On Tue, Sep 27, 2016 at 10:15 AM, Terry Schmitt <tschmitt@xxxxxxxxxxxxxxxx> wrote:

 

 

On Sun, Sep 25, 2016 at 7:50 PM, Greg Spiegelberg <gspiegelberg@xxxxxxxxx> wrote:

Hey all,

 

Obviously everyone who's been in PostgreSQL or almost any RDBMS for a time has said not to have millions of tables.  I too have long believed it until recently.

 

AWS d2.8xlarge instance with 9.5 is my test rig using XFS on EBS (io1) for PGDATA.  Over the weekend, I created 8M tables with 16M indexes on those tables.  Table creation initially took 0.018031 secs, average 0.027467 and after tossing out outliers (qty 5) the maximum creation time found was 0.66139 seconds.  Total time 30 hours, 31 minutes and 8.435049 seconds.  Tables were created by a single process.  Do note that table creation is done via plpgsql function as there are other housekeeping tasks necessary though minimal.

 

No system tuning but here is a list of PostgreSQL knobs and switches:

shared_buffers = 2GB

work_mem = 48 MB

max_stack_depth = 4 MB

synchronous_commit = off

effective_cache_size = 200 GB

pg_xlog is on it's own file system

 

There are some still obvious problems.  General DBA functions such as VACUUM and ANALYZE should not be done.  Each will run forever and cause much grief.  Backups are problematic in the traditional pg_dump and PITR space.  Large JOIN's by VIEW, SELECT or via table inheritance (I am abusing it in my test case) are no-no's.  A system or database crash could take potentially hours to days to recover.  There are likely other issues ahead.

◆ Given information:
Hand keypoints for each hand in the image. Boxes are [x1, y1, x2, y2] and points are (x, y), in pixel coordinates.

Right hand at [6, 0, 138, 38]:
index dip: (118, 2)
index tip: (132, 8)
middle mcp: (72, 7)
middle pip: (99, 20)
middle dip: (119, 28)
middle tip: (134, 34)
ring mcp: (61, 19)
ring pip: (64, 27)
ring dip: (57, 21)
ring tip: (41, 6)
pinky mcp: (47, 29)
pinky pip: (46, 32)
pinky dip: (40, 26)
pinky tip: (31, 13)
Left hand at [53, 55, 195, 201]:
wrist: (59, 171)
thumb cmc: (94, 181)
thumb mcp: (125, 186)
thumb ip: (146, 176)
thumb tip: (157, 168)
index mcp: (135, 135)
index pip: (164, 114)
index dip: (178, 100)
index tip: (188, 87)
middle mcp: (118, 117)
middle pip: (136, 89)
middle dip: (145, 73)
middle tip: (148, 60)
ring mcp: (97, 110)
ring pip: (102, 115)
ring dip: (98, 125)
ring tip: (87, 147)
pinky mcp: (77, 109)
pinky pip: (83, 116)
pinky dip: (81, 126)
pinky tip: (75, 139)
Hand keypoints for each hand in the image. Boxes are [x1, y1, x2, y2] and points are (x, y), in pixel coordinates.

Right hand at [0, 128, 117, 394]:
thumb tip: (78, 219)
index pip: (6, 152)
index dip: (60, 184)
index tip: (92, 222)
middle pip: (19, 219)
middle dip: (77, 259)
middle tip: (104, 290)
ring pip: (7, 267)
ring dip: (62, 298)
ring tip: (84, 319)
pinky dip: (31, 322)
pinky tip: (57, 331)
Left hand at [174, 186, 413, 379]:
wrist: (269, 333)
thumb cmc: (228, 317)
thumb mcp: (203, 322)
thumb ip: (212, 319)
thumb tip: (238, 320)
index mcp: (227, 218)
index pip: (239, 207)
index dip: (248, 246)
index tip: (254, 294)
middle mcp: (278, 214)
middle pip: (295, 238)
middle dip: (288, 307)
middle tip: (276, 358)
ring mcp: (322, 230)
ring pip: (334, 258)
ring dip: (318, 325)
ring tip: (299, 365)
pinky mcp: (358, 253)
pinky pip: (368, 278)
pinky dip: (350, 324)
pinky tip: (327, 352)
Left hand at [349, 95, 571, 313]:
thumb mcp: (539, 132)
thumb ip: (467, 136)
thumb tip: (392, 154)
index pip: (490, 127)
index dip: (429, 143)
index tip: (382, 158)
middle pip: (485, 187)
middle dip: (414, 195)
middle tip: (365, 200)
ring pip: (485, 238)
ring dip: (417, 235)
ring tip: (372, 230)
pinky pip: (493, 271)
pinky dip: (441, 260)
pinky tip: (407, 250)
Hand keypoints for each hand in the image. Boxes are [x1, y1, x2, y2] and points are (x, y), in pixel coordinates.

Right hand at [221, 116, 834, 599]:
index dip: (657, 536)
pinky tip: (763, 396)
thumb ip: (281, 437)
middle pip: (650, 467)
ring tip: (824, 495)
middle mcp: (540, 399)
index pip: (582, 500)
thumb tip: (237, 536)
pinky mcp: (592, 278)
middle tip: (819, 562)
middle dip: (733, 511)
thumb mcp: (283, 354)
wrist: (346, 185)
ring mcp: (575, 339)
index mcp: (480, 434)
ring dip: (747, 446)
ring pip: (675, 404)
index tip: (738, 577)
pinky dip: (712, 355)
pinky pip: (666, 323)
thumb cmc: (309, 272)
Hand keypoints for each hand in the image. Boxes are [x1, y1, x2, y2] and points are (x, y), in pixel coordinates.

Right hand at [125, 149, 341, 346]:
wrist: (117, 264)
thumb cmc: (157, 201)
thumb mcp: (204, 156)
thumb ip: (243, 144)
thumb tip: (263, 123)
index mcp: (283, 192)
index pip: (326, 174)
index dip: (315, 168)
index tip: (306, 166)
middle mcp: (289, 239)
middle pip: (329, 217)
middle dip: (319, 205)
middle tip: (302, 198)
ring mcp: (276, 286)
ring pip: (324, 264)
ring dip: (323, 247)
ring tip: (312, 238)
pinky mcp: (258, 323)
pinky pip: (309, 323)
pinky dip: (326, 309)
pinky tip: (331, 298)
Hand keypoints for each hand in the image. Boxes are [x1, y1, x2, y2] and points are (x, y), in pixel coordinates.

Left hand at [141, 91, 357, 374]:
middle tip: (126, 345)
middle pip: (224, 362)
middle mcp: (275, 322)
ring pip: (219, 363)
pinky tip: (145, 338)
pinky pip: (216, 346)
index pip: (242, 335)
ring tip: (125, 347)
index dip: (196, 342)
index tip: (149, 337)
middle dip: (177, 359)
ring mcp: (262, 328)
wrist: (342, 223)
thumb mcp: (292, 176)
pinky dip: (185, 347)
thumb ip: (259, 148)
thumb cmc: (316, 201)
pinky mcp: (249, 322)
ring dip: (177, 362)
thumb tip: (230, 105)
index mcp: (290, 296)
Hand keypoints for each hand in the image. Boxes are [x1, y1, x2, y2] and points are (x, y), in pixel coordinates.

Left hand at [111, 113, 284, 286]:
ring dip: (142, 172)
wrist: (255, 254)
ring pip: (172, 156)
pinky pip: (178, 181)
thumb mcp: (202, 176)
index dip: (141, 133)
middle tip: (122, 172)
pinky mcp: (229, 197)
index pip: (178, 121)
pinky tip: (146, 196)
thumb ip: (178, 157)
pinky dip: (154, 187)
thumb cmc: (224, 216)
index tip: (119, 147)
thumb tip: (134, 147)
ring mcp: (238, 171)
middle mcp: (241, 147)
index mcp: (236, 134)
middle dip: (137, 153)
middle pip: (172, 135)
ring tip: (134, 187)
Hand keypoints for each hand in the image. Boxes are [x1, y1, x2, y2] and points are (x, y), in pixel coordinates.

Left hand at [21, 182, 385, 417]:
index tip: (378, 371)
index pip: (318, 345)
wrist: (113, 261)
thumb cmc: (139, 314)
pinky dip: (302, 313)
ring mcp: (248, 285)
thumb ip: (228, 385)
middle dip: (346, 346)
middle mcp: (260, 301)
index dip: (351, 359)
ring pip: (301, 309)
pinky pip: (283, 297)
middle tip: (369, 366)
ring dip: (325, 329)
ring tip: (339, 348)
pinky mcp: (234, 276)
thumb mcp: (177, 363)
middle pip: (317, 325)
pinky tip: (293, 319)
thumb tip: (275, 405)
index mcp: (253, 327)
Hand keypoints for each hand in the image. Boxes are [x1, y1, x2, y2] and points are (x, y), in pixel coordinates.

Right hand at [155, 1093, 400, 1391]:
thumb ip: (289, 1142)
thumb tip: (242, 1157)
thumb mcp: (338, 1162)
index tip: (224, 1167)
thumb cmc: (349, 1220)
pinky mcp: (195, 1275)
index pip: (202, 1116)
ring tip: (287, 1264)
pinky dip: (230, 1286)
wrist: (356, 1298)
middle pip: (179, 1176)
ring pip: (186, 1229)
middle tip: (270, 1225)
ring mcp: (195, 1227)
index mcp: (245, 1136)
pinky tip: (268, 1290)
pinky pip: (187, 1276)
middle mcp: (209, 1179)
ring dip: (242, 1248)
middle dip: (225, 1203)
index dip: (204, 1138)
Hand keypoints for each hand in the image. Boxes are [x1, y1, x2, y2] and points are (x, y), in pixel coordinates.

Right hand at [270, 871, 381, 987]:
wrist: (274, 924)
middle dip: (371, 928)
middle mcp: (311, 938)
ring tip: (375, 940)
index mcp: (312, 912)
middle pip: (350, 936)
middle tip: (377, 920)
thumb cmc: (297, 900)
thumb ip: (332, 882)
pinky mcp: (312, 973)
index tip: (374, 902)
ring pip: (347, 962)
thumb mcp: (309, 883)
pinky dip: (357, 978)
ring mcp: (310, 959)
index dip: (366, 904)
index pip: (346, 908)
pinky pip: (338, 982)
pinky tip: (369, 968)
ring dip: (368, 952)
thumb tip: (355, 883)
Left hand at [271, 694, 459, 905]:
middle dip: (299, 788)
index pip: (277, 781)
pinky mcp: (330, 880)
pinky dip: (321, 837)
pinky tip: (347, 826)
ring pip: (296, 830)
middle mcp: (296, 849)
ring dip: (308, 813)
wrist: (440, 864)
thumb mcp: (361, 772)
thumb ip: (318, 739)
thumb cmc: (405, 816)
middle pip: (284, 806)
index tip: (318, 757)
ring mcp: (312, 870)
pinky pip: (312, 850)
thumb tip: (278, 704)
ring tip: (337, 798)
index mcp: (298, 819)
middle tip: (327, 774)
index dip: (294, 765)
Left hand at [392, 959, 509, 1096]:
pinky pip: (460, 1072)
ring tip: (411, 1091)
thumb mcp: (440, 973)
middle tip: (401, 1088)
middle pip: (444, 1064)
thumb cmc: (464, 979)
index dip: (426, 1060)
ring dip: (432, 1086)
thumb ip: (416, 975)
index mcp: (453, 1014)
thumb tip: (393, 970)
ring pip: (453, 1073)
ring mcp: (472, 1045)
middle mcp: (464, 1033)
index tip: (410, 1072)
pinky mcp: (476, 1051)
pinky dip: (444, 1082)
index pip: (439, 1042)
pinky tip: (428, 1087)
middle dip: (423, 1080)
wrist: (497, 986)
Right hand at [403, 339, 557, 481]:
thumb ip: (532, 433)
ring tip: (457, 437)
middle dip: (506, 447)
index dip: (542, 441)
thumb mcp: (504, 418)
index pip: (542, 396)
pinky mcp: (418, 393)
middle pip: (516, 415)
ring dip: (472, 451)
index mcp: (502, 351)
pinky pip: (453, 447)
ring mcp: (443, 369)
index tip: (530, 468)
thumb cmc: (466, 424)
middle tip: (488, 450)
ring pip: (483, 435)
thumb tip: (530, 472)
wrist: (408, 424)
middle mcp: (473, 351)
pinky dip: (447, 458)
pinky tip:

◆ Activity: Reproduce the PostgreSQL email in full, word for word. The lines take no part in any of this.

◆ Solution to this exercise:
On Tue, Sep 27, 2016 at 10:15 AM, Terry Schmitt <tschmitt@xxxxxxxxxxxxxxxx> wrote:

 

 

On Sun, Sep 25, 2016 at 7:50 PM, Greg Spiegelberg <gspiegelberg@xxxxxxxxx> wrote:

Hey all,

 

Obviously everyone who's been in PostgreSQL or almost any RDBMS for a time has said not to have millions of tables.  I too have long believed it until recently.

 

AWS d2.8xlarge instance with 9.5 is my test rig using XFS on EBS (io1) for PGDATA.  Over the weekend, I created 8M tables with 16M indexes on those tables.  Table creation initially took 0.018031 secs, average 0.027467 and after tossing out outliers (qty 5) the maximum creation time found was 0.66139 seconds.  Total time 30 hours, 31 minutes and 8.435049 seconds.  Tables were created by a single process.  Do note that table creation is done via plpgsql function as there are other housekeeping tasks necessary though minimal.

 

No system tuning but here is a list of PostgreSQL knobs and switches:

shared_buffers = 2GB

work_mem = 48 MB

max_stack_depth = 4 MB

synchronous_commit = off

effective_cache_size = 200 GB

pg_xlog is on it's own file system

 

There are some still obvious problems.  General DBA functions such as VACUUM and ANALYZE should not be done.  Each will run forever and cause much grief.  Backups are problematic in the traditional pg_dump and PITR space.  Large JOIN's by VIEW, SELECT or via table inheritance (I am abusing it in my test case) are no-no's.  A system or database crash could take potentially hours to days to recover.  There are likely other issues ahead.